E o maior grau de competiti-vidade, em relação aos combustíveis fósseis, torna a produção de bioetanol na Tailândia bastante provável. A China, que dispõe das maiores usinas de processamento do mundo, somente é capaz de produzir o bioetanol pelo alto preço de 31 EUR/hl, resultante do preço comparativamente alto do milho. O aumento da demanda por alimentos neste país leva a crer que a produção não será competitiva, a longo prazo.

Preços de importação: Na Alemanha, tanto a isenção do imposto sobre combustíveis, em vigor até 2006, bem como a incorporação obrigatória de bioetanol nos combustíveis de origem fóssil, prevista por lei e acoplada a altas multas em caso de infração, garantem a utilização do produto no país, apesar dos custos de produção comparativamente altos, em relação aos combustíveis fósseis.
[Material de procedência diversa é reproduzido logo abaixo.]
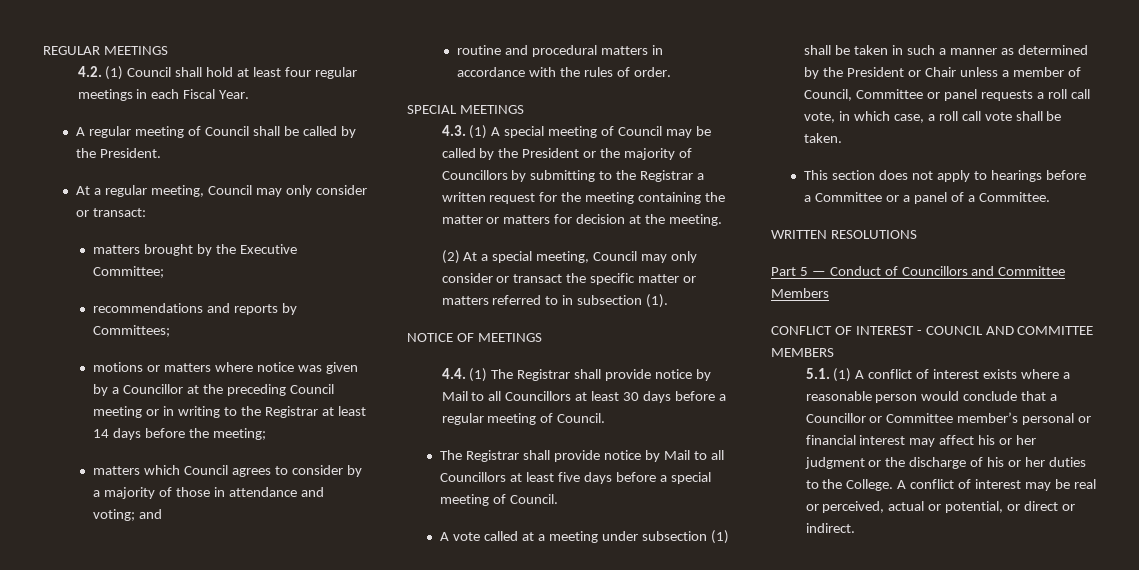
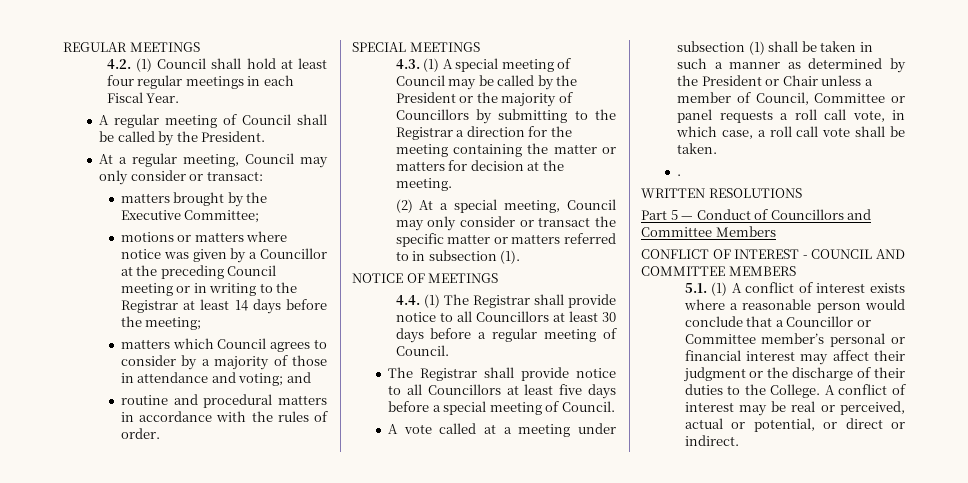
[93,303,298,315] [93,325,171,337] // recommendations and reports by Committees; -> (260, 216) none
[441,192,536,204] written request -> [466,126,525,137] direction
[695,369,711,381] [441,391,468,401] by Mail -> (436, 317) none
[644,450,690,462] by Mail -> (616, 373) none
[804,170,1086,182] [804,192,1050,204] This section does not apply to hearings before a Committee or a panel of a Committee. -> [677,174,682,176] .
[978,435,1037,445] his or her -> [874,350,905,361] their
[987,457,1045,467] his or her -> [874,367,905,378] their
Isso também se aplica à importação de bioetanol mais barato, cuja competitividade tem sido limitada, até então, pelas taxas de importação da UE e pelos altos preços do produto no mercado internacional.

O preço mínimo do etanol hidratado brasileiro é estabelecido da seguinte forma, para o ano de 2006: Como base de cálculo, supõe-se 2 EUR/hl como custo médio de transporte no estado de São Paulo - uma das maiores regiões produtoras de cana-de-açúcar no sudeste do país, até o porto de Santos.

Visto se tratar de uma carga líquida e explosiva, acrescentam-se os custos de transporte, comparativamente altos de 8 EUR/hl, taxas portuárias inclusas. O resultado é um preço de importação europeu de 27,5 EUR/hl. A tarifa aduaneira de 19,2 EUR/hl, para o bioetanol não-desnaturado, eleva os custos para 46,7 EUR/hl até a refinaria em Hamburgo, onde o produto, eventualmente, teria de passar por mais um processo de desidratação, para torná-lo anidro.

Do ponto de vista técnico, não é necessário dar somente a aprovação ao bioetanol não-desnaturado como combustível alternativo. Esta aprovação nada mais é do que uma medida de segurança, para que se aplique a taxa de importação mais alta de 19,2EUR/hl, em detrimento da taxa mais reduzida de 10,2 EUR/hl, pelo bioetanol desnaturado, que, teoricamente, também poderia ser utilizado. Este cálculo baseia-se apenas nos custos incidentes e ainda não contém a margem de lucro dos produtores brasileiros.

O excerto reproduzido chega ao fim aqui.